From the newly-created “LLM Providers” custom page, click on the “Create” button to generate a new Vendor Profile artifact. This artifact can be edited to reflect pertinent information about the LLM provider, including contact details, information security practices, and relevant regulation or compliance expectations.

Dataiku screenshot of created vendor profile artifact for LLM providers.

To build the associated model cards for this provider, select “Edit” on the artifact and “+ Add” under the Associated Models field. From the pop-up modal, you can create a new model card or select a pre-existing one if it has not already been linked to another vendor. The Model Card template is designed in alignment with Hugging Face’s annotated model cards template. On the model card artifact, you can fill out information related to the development, training and testing of the LLM based on information provided directly from the provider. This information can also be programmatically filled out using the Govern API to write information to the relevant fields.

Dataiku screenshot showing a built model card for the provider.

From the model card artifact, you can create or select an existing Connection artifact to link to the model card. While Model Cards can only be linked to a single provider, it is possible to enable the same model through multiple connections in the LLM Mesh, and this is reflected in Govern as a list of all associated connections that have enabled that specific model.

Additionally, a single Connection artifact can be linked to multiple Model Cards based on how the connection has been designed in the LLM Mesh. The Connection artifact in Govern is a reflection of the connection metadata from the LLM Mesh (configured separately in the Design node). This information can be manually inputted into Govern after the connection has already been established on the Design node.

You may also use Dataiku APIs to programmatically populate metadata in Govern to reflect the settings and constraints set on the LLM Mesh side.

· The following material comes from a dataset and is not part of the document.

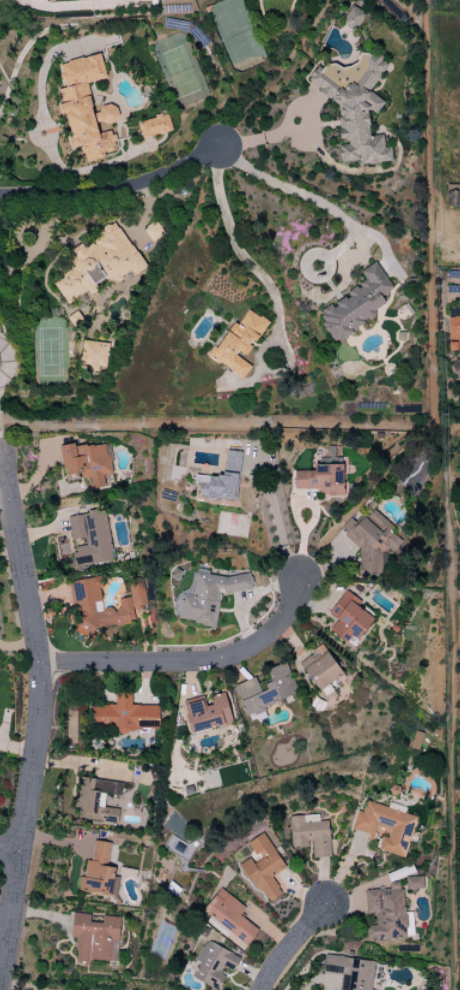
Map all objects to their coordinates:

The Connection artifact provides an easy-to-find view into the guardrails set on a specific connection, allowing governance teams to ensure that connections used in downstream projects are aligned with their expectations for appropriate usage. From the Connection page, you can also manually link a Govern Project into a list of projects that use this connection as another form of organization across instances.

Dataiku screenshot showing a connection artifact in Govern.

Finally, this solution optionally provides a custom Bundle template for projects that make use of LLMs. When governing a new bundle, you can select the “LLM Bundle” template from the dropdown. This template includes a series of workflow steps to assess core questions on security, data privacy, fairness, and overall evaluation metrics related to the use of an LLM within the bundle itself.

Within the bundle template, checks are focused on the outputs of an LLM application -—- such as a sentiment analysis recipe or an instance of Dataiku Answers -—- and whether or not the application meets the standards required before deployment. The sign-off step can act as a gate to deployment based on how production infrastructure has been configured. The questions and workflow steps provided in this bundle template are meant to reflect a baseline set of questions and checks on a bundle before deployment. Using the blueprint designer, this template can be updated with additional questions or steps as deemed appropriate by your organization.

Dataiku screenshot showing final sign off of an LLM in Govern.